What scares investors away from China?

Lazy eyes listen


Hawkish Gina Raimondo, the US Secretary of Commerce, recently visited China on official business. She is the fourth senior US official to visit in recent months, indicating a stability – but not a breakthrough – in bilateral relations. In her letter, she chastised China for making its market “uninvestable” for US enterprises, and she urged Beijing to “take action to reduce the risk of doing business in the country.”

This is ironic for a variety of reasons. The most visible is that the Biden administration has announced curbs on US inbound foreign investment into China’s high-tech industries, including as semiconductors, quantum computing, supercomputing, and artificial intelligence. Although the measures are relatively narrow, Republican critics have claimed that they are the polar opposite of confidence-inspiring.

This conveys a story about America in and of itself. China is not making itself ‘uninvestable’; the US is doing so by purposefully creating a hostile geopolitical environment. The US does not want inbound investment into China and is increasing the dangers of such investments through the escalation of tensions and military concerns.
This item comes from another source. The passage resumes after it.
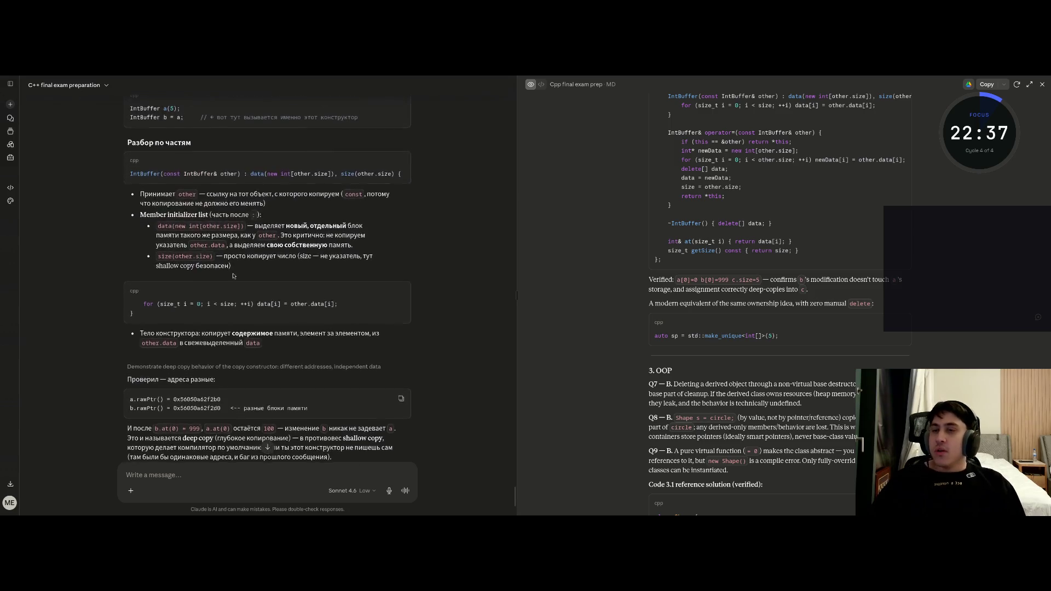
pyautogui.press('super+1')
Raimondo’s travel to Beijing is therefore quite hypocritical.

Washington’s narrative on China, as propagated by complicit media, is that Beijing is mostly to blame for frightening away international investors due to its increasing centralization under Xi Jinping’s administration. China is being characterized as isolationist, dogmatic, unreasonable, and ‘in decline,’ as well as being accused of ‘unfair’ economic practices. If only Beijing would open up more and welcome all of these investors, wouldn’t you agree? Everything would be alright,

Possibly, but only if the US had not: 1) imposed hundreds of billions of dollars in tariffs on Chinese exports, which it refuses to remove, despite high levels of inflation; 2) opportunistically blacklisted products from entire regions of China, such as Xinjiang, on the premise of ‘human rights abuses’; and 3) placed Chinese technology companies on the commerce department’s ‘entity list,’ prohibiting US companies from exporting to them, then black.

In addition to the sanctions, the US is purposefully militarizing China’s whole periphery with military outposts and inflaming tensions with Taiwan, taking advantage of global instability in the aftermath of the Ukraine war. Last but not least, the mass of news items and opinion condemning, attacking, accusing, and predicting doom for China grows by the day. Can the US honestly claim that China is scaring away investors in the midst of all of this? Sure, as the global environment has deteriorated, Beijing has tightened its grip, and the governing party has engaged in severe regulatory crackdowns on a number of enterprises, which hardly produces an investment-friendly atmosphere, but this is a result of the uneasiness caused by tensions.

When officials like Raimondo visit China and complain about adverse business conditions, the hypocrisy is stark, given that Washington has done more than anybody else to damage trust in Beijing. But, if that’s the case, why should she bother complaining? The answer is that the United States does not seek an equal economic relationship with China. Washington’s ideal relationship with Beijing is one in which it has complete access to the Chinese market and can sell whatever it wants, rather than one in which Chinese enterprises can compete fairly and squarely on a global basis.

This is the level of subordination it has long sought to impose on Europe, where it is casually destroying German industry by forcing its decoupling from Russian resources, selling overpriced gas, and then using protectionism via the “inflation reduction act” to disincentivize production. The US intends to economically control China; that is the only “investment” it has in mind, which is why visits like Raimondo’s are largely ineffective and a waste of time.